Headed out for date night? Your sitter has your cell number, so no need to worry… right? Will they remember all the random bits of information you provided as you head out the door? Maybe not. An actual physical babysitter checklist may sound archaic in our digital, mobile-first world, but having a hard copy of contacts, rules, and reminders can be a lifesaver for any caregiver. Set your sitter up for success and increase the odds that you and your partner get an uninterrupted night out by giving them the information they need on a sitter checklist.
Safety is paramount when putting together your sitter checklist. Make the “in case of emergency” information easy for your sitter to access when they need it most. Here’s what to include:
Your Home Address
Could your sitter rattle off your address if they have to contact the police or medical assistance? Probably not. Include your family name and address at the top of the checklist. If you know your home is difficult to find, include general directions so your sitter can explain how to get to your home.
How You Can Be Reached
Your list needs to have your cell phone number (yes, write it down even if your sitter has programmed it into her phone—phones can die) and the cell numbers of all other adults in the home; the phone number of at least one other person you will be with; the name and location of where you will be and a landline phone number for the venue, if one exists.
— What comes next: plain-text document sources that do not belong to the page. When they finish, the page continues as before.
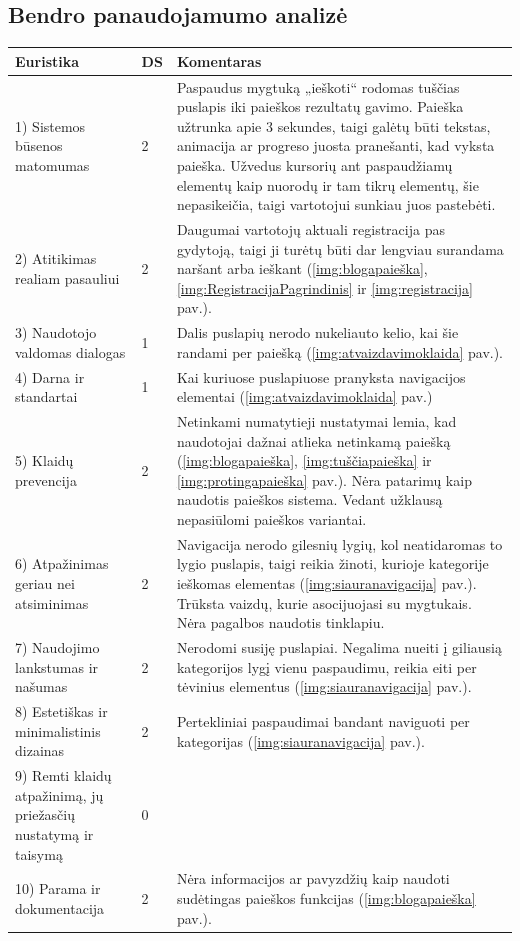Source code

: \documentclass{VUMIFPSkursinis}
\begin{document}
\subsection{Bendro panaudojamumo analizė}

\begin{center}
\begin{tabular}{ | p{4cm} | p{} | p{11cm} | } 
 \hline
	Euristika & DS & Komentaras \\ \hline
	1) Sistemos būsenos matomumas & 2 & Paspaudus mygtuką „ieškoti“ rodomas tuščias puslapis iki paieškos rezultatų gavimo. Paieška užtrunka apie 3 sekundes, taigi galėtų būti tekstas, animacija ar progreso juosta pranešanti, kad vyksta paieška. Užvedus kursorių ant paspaudžiamų elementų kaip nuorodų ir tam tikrų elementų, šie nepasikeičia, taigi vartotojui sunkiau juos pastebėti. \\ \hline
	2) Atitikimas realiam pasauliui  & 2 & Daugumai vartotojų aktuali registracija pas gydytoją, taigi ji turėtų būti dar lengviau surandama naršant arba ieškant (\ref{img:blogapaieška}, \ref{img:RegistracijaPagrindinis} ir \ref{img:registracija} pav.). \\ \hline
	3) Naudotojo valdomas dialogas & 1 & Dalis puslapių nerodo nukeliauto kelio, kai šie randami per paiešką (\ref{img:atvaizdavimoklaida} pav.). \\ \hline
	4) Darna ir standartai & 1 & Kai kuriuose puslapiuose pranyksta navigacijos elementai (\ref{img:atvaizdavimoklaida} pav.) \\ \hline
	5) Klaidų prevencija & 2 & Netinkami numatytieji nustatymai lemia, kad naudotojai dažnai atlieka netinkamą paiešką (\ref{img:blogapaieška}, \ref{img:tuščiapaieška} ir \ref{img:protingapaieška} pav.). Nėra patarimų kaip naudotis paieškos sistema. Vedant užklausą nepasiūlomi paieškos variantai. \\ \hline
	6) Atpažinimas geriau nei atsiminimas & 2 & Navigacija nerodo gilesnių lygių, kol neatidaromas to lygio puslapis, taigi reikia žinoti, kurioje kategorije ieškomas elementas (\ref{img:siauranavigacija} pav.). Trūksta vaizdų, kurie asocijuojasi su mygtukais. Nėra pagalbos naudotis tinklapiu. \\ \hline
	7) Naudojimo lankstumas ir našumas & 2 & Nerodomi susiję puslapiai. Negalima nueiti į giliausią kategorijos lygį vienu paspaudimu, reikia eiti per tėvinius elementus (\ref{img:siauranavigacija} pav.). \\ \hline
	8) Estetiškas ir minimalistinis dizainas & 2 & Pertekliniai paspaudimai bandant naviguoti per kategorijas (\ref{img:siauranavigacija} pav.). \\ \hline
	9) Remti klaidų atpažinimą, jų priežasčių nustatymą ir taisymą & 0 &  \\ \hline
	10) Parama ir dokumentacija & 2 & Nėra informacijos ar pavyzdžių kaip naudoti sudėtingas paieškos funkcijas (\ref{img:blogapaieška} pav.). \\ \hline
\end{tabular}
\label{EuristikųLentelėPrad}
\end{center}
\end{document}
Important Contact Information
If you can’t be reached in an emergency, who should your sitter call? Include the phone numbers for a nearby relative or close friend and the name, address, and phone number of a neighbor. Other numbers to consider: A non-emergency police phone number, poison control, and of course, 911.
Include the name and phone number of your child’s primary care physician, your insurance provider name and group number, and any allergies and/or other medical conditions. If your child takes medication, include the names and dosages of each, as well as the location of those medications.
First Aid Kit
We all worry about major emergencies, but the likeliest accidents are bumps and bruises that require antiseptic spray, a bandage, and a hug—not 911. Make note of where important safety items are, including the first aid kit, a flashlight, and the fire extinguisher.
Next-Level Babysitter Instructions
You’ve covered the most important items. Now it’s time to think about what will help your sitter avoid mishaps and misunderstandings. Consider adding this information to your sitter checklist:
Writing down rules allows you to be clear about your expectations for your kids and the sitter. Include whether or not any rooms, such as the master bedroom or home office, are off-limits, and if your sitter is inexperienced, make sure they know that guests are not permitted.
Screen Time Expectations
Screen time is a hot topic right now, and parents have different levels of comfort with the type and amount of media that kids are allowed to consume. Write down specific time limits your household observes on the TV or tablet and how to enforce those limits. Don’t forget about what shows or channels your kids can watch (and the channels that they can’t).
Discussing discipline is at the top of the list during nanny interviews, but it’s often an afterthought when leaving the kids with an occasional sitter. Write down the common behavior issues they might encounter and how you prefer they handle those situations.
What time is bedtime and how should the sitter go about getting the kids to wind down? Provide a quick rundown of the routine so your sitter isn’t left in the dark.
If you have pets, your sitter needs to be aware of any additional responsibilities. On your list, include the pets you have, their names and demeanor. Explain the basics of care, like if the pets should stay inside or if they can be let out in the yard, if they need to be fed and where pet products are kept. It doesn’t hurt to include the number of your vet and a 24-hour animal hospital.
Food and Snacks
Even if your child doesn’t have any food allergies, you might want to add information about food restrictions, snacks that are available to your kids, and what meals the sitter can make if the kids get hungry.
Tips and Tricks
Sometimes a piece of seemingly inconsequential information can make a big difference in the sitter’s and your kid’s experience. Whether it’s checking under the bed before turning out the lights, knowing which stuffed animal is special, or singing a song that will ease anxieties and tame tantrums, share the small details that make a big difference.
A Full Report
Did the kids have a good night? Yep, says the sitter as they head out the door. That may be enough info for some parents, but others like a full report. If you fall in the latter category, include a section on your checklist with what you’d like to be debriefed on when you return.
Here are a few ideas of what to include:
- Your child’s general mood.
- Food and snacks eaten and when.
- Naps taken and bedtime.
- Any issues, problems or other important information.